- **YOUR GOAL**: Find each line below where the word "lines" occurs, and copy it.

(Collected data)

_ _ _ _

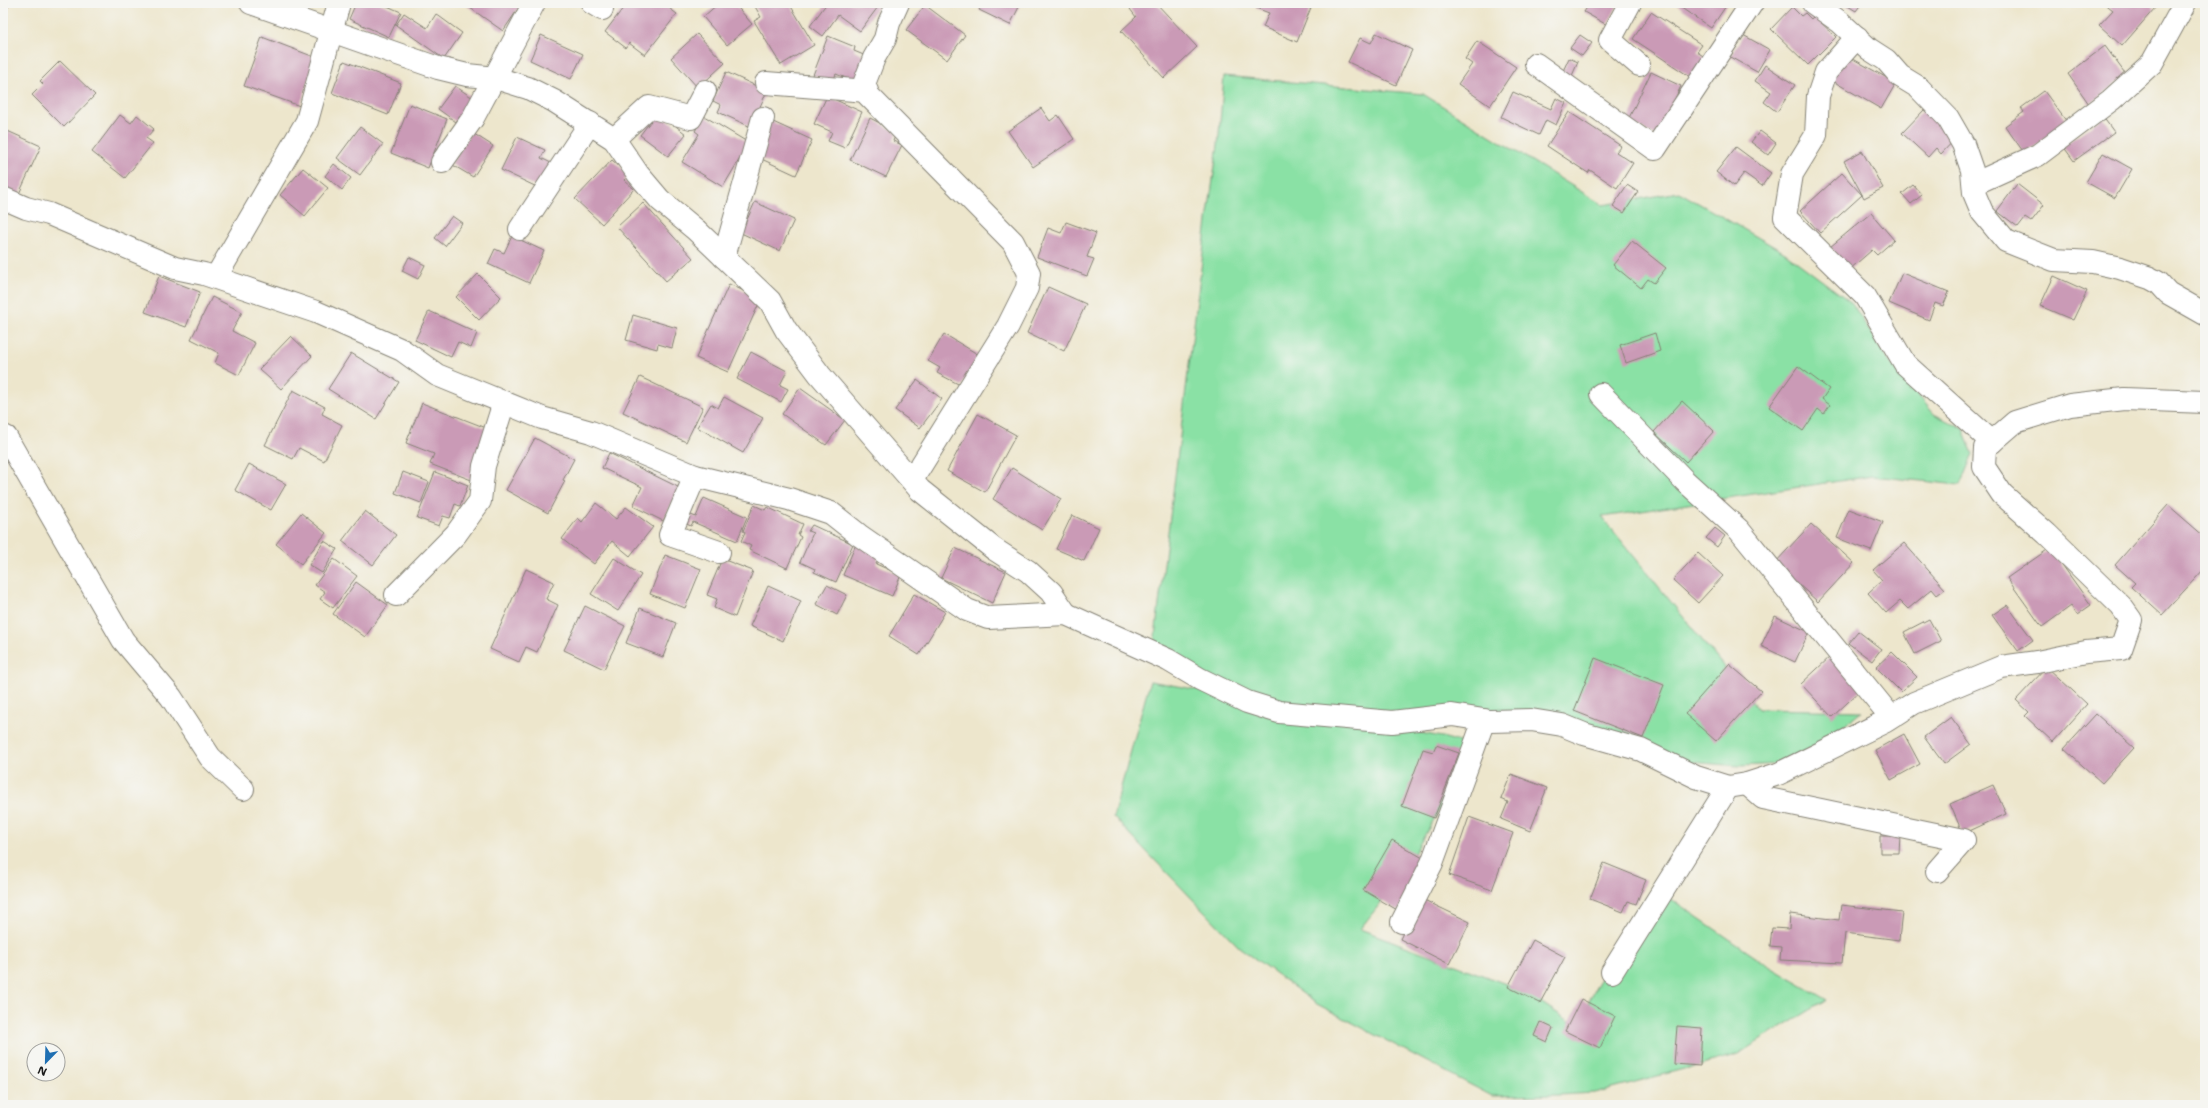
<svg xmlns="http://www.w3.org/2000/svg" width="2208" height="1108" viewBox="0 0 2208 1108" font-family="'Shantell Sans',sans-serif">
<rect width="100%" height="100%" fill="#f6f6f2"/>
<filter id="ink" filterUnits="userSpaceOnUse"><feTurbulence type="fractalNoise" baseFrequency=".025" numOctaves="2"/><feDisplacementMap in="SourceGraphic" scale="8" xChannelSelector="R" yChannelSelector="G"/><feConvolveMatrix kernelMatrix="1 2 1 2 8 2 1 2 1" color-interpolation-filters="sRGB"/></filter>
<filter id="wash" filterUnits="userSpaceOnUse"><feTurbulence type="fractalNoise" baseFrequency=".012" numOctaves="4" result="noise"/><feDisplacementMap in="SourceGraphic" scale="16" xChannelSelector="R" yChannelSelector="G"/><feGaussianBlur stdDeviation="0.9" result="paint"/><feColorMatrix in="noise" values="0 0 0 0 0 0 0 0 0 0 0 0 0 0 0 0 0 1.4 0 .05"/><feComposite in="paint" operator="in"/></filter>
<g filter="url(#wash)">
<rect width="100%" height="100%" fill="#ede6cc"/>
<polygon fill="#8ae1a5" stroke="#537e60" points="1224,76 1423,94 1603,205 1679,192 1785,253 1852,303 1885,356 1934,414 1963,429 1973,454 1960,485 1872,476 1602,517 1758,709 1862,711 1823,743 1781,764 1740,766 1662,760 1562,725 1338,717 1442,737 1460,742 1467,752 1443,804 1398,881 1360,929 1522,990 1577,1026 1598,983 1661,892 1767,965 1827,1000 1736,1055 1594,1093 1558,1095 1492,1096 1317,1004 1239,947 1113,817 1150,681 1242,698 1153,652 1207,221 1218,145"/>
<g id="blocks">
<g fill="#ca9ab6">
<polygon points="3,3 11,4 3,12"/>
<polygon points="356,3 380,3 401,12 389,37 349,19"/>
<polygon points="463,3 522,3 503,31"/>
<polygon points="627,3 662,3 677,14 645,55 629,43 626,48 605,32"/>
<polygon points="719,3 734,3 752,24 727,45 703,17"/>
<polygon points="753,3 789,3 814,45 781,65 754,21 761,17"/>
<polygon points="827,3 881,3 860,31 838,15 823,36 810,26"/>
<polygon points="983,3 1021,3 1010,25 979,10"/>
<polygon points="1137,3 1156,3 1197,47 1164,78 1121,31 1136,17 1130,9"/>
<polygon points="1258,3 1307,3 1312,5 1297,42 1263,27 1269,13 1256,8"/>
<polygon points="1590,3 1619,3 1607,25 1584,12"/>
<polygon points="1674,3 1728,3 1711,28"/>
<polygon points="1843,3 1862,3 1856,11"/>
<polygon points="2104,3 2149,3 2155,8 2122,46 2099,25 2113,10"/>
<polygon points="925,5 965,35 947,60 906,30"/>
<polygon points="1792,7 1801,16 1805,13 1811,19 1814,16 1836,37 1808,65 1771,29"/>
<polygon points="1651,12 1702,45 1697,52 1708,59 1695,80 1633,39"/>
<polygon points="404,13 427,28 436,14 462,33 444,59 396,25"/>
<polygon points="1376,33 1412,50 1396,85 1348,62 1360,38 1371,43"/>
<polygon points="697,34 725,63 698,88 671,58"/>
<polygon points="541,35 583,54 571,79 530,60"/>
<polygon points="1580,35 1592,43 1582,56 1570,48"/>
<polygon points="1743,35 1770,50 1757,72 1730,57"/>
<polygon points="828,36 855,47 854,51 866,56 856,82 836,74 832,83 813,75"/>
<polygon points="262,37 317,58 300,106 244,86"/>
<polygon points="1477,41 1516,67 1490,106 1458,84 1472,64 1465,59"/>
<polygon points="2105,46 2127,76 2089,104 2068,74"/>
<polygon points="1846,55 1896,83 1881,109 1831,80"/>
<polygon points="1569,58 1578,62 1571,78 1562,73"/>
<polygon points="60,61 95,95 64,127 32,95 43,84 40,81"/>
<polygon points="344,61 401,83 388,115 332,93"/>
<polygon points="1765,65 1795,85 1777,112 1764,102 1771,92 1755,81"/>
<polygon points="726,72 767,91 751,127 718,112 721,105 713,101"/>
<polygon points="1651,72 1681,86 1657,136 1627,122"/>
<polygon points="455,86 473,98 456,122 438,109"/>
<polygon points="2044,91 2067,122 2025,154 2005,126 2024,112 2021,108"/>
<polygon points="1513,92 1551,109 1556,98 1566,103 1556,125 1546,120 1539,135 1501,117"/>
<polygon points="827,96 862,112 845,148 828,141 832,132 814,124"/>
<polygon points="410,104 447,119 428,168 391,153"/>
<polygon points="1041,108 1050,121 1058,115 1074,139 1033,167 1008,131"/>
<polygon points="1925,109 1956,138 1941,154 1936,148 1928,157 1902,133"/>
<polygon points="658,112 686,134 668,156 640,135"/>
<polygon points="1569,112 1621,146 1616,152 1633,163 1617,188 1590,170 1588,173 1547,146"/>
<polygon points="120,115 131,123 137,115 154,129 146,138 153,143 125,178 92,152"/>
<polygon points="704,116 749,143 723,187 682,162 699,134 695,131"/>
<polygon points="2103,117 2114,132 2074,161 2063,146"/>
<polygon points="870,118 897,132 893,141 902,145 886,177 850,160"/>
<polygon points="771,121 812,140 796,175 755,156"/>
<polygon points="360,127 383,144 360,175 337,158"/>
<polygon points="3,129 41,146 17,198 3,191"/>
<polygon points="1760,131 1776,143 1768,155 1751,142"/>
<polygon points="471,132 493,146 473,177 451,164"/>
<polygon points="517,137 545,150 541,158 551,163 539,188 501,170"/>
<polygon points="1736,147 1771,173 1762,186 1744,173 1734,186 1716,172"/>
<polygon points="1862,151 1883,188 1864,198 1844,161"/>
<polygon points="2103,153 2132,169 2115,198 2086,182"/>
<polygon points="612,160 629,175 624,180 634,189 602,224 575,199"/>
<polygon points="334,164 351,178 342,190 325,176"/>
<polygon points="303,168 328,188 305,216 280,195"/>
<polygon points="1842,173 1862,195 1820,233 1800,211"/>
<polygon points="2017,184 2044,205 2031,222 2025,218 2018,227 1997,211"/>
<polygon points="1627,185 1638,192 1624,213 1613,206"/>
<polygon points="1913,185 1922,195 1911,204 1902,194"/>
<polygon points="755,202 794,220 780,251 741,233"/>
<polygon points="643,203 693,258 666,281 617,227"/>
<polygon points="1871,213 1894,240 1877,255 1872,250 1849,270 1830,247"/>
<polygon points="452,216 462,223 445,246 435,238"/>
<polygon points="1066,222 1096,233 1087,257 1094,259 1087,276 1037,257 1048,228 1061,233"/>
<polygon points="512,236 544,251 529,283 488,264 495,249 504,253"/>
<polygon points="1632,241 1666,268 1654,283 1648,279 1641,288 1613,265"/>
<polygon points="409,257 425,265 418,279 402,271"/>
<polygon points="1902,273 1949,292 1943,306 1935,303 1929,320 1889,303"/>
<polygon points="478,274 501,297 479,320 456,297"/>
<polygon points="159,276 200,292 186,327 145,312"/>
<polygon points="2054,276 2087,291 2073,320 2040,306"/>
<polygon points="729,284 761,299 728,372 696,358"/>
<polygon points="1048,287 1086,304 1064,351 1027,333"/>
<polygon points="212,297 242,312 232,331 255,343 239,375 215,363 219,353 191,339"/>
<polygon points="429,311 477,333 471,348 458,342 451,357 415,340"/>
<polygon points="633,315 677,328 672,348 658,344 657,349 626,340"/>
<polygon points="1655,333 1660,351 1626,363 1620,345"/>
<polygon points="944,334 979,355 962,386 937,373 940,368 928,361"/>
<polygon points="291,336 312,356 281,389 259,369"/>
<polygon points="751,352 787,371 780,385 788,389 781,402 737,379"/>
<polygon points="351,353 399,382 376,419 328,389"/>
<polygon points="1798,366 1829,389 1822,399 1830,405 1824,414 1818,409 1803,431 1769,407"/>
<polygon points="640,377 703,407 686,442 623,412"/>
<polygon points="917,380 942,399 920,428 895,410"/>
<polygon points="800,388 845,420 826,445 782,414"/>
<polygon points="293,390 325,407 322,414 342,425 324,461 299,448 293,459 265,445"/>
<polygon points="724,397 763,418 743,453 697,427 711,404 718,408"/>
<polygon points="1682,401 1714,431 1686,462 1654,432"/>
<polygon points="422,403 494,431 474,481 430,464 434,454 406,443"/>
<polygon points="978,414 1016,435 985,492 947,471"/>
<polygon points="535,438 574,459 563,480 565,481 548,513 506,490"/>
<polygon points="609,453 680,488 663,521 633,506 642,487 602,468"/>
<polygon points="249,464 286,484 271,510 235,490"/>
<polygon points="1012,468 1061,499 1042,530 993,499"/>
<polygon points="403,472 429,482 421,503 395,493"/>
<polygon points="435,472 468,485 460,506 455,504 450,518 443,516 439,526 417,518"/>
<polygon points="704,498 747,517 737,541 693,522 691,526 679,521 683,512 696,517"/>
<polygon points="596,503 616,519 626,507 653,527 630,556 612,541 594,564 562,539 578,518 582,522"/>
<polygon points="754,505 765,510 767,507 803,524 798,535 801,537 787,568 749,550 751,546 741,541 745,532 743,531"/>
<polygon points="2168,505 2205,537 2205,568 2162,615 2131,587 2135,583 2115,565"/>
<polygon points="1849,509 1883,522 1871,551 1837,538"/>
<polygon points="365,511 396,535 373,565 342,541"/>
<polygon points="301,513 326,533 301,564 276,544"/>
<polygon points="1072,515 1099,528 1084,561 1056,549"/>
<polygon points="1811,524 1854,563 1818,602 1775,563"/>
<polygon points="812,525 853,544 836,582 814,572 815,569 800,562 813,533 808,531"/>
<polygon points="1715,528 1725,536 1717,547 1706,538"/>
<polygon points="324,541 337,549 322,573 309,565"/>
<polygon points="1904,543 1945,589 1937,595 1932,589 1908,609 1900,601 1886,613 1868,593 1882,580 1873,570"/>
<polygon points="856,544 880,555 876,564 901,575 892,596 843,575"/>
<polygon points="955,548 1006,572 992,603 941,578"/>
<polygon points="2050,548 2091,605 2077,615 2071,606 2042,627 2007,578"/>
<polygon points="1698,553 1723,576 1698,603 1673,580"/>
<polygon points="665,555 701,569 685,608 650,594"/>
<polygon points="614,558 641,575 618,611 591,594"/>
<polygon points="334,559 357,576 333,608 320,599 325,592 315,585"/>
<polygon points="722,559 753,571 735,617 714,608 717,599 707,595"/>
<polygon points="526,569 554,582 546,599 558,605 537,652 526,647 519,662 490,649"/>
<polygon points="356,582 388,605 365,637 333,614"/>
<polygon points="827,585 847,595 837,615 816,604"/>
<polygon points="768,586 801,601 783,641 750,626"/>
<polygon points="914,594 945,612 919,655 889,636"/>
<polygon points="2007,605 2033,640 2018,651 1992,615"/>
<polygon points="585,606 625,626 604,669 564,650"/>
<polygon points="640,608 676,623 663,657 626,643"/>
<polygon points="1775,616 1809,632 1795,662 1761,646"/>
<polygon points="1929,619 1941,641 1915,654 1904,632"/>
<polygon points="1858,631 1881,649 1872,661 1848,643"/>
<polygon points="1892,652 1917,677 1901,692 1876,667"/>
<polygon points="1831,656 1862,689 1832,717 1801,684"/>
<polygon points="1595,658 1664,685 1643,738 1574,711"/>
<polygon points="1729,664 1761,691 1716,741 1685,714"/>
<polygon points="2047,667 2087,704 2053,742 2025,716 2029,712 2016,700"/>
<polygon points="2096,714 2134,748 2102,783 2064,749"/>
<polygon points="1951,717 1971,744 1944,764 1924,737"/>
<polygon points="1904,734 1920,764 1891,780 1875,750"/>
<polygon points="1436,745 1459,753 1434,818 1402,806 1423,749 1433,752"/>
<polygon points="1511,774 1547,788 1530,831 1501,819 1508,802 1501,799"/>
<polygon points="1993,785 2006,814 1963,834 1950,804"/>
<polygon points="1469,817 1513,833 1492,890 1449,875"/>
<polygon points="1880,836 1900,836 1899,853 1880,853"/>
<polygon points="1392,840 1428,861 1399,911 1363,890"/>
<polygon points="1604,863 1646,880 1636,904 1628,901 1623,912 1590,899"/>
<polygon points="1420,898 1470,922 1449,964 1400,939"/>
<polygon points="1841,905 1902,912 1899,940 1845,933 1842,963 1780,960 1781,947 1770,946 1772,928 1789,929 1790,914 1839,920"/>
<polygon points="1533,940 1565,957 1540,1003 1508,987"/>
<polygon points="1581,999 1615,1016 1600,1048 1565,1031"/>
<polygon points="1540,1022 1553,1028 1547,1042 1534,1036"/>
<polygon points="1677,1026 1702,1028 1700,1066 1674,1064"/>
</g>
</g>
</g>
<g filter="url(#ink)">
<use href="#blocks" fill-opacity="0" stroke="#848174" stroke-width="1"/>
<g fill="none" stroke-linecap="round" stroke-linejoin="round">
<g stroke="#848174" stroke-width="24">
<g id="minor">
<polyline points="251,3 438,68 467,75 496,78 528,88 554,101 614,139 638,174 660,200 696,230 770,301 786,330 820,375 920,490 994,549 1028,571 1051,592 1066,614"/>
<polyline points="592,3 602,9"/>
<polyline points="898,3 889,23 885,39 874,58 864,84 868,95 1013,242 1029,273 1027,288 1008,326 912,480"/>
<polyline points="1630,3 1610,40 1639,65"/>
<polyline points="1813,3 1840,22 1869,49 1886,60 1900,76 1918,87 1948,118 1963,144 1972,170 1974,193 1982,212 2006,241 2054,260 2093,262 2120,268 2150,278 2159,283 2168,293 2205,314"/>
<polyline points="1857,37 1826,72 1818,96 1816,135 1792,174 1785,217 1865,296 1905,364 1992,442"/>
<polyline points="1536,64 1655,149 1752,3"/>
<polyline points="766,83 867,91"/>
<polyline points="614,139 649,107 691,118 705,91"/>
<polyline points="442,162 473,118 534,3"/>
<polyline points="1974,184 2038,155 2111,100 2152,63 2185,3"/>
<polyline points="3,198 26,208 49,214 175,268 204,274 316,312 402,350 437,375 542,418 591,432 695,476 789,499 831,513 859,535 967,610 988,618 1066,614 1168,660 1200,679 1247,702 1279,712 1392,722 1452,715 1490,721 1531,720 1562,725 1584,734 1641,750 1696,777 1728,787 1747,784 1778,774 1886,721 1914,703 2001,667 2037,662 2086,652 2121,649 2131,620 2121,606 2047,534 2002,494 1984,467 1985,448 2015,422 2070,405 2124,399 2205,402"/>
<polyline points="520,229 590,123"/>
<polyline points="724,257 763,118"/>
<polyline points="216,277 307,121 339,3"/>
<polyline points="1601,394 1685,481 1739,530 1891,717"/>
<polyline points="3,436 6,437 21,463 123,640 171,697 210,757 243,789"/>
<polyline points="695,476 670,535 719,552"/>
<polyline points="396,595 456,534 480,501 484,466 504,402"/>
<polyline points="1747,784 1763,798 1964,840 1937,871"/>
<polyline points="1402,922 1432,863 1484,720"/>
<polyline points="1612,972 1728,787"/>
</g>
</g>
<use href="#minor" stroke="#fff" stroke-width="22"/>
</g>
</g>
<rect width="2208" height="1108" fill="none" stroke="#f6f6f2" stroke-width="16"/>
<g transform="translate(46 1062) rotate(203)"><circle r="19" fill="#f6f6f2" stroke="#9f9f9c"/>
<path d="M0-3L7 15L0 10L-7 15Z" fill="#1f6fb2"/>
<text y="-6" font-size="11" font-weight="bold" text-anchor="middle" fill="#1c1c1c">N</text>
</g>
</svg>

_ _ _ _

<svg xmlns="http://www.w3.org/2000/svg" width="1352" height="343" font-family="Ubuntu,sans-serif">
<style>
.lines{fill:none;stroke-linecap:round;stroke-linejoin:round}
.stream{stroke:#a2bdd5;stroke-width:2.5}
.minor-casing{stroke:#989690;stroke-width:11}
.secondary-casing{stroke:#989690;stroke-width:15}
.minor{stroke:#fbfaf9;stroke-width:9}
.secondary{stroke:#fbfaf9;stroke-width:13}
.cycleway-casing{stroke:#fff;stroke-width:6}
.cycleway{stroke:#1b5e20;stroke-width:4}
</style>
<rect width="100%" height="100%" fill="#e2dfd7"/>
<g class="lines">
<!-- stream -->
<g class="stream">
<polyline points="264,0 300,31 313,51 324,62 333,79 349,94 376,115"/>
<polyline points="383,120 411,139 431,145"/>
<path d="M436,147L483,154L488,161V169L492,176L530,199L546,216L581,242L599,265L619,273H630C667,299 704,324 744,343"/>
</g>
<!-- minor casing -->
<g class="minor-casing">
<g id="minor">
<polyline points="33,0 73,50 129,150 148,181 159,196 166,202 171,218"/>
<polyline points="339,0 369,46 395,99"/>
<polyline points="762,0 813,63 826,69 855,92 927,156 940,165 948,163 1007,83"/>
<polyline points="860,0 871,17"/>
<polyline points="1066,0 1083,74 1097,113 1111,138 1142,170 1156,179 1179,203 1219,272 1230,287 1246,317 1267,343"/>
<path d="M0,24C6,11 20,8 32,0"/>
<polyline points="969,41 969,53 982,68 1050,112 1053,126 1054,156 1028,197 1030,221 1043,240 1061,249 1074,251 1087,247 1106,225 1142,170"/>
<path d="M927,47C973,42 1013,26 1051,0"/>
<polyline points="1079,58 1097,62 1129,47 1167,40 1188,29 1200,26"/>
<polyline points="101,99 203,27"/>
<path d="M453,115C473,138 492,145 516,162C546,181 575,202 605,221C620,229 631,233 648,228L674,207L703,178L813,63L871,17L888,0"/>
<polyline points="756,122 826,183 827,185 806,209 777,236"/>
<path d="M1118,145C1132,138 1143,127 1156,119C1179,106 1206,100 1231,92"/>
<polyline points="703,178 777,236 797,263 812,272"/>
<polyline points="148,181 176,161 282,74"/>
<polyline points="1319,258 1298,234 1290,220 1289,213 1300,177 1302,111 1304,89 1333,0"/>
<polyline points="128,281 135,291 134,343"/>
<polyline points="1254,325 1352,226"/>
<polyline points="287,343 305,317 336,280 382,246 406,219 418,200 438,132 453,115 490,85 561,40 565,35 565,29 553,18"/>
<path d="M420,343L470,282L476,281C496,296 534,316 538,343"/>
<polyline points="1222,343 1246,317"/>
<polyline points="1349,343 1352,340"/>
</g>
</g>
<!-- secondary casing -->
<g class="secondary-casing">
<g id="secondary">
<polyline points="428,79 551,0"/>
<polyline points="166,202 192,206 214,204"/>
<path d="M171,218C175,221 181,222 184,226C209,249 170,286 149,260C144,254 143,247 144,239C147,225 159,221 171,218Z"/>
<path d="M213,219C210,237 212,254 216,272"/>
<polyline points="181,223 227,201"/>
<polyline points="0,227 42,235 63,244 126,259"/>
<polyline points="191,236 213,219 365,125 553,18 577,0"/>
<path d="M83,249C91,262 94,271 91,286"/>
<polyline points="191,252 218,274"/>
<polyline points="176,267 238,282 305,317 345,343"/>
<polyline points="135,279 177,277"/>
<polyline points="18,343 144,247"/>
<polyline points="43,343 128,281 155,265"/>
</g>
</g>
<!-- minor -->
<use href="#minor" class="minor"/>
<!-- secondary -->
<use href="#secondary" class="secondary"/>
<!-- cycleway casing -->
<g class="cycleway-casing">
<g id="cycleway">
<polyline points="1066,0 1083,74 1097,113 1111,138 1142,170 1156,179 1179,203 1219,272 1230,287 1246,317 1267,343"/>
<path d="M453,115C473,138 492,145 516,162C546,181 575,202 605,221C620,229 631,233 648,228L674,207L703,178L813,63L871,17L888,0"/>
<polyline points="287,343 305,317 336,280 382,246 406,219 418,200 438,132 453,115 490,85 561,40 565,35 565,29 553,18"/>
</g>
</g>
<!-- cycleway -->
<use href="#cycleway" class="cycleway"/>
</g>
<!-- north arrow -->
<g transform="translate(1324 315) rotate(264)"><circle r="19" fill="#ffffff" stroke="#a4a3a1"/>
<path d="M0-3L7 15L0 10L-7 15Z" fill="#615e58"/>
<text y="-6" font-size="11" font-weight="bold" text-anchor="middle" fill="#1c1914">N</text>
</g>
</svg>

_ _ _ _

- **RESPONSE**:
.lines{fill:none;stroke-linecap:round;stroke-linejoin:round}
<g class="lines">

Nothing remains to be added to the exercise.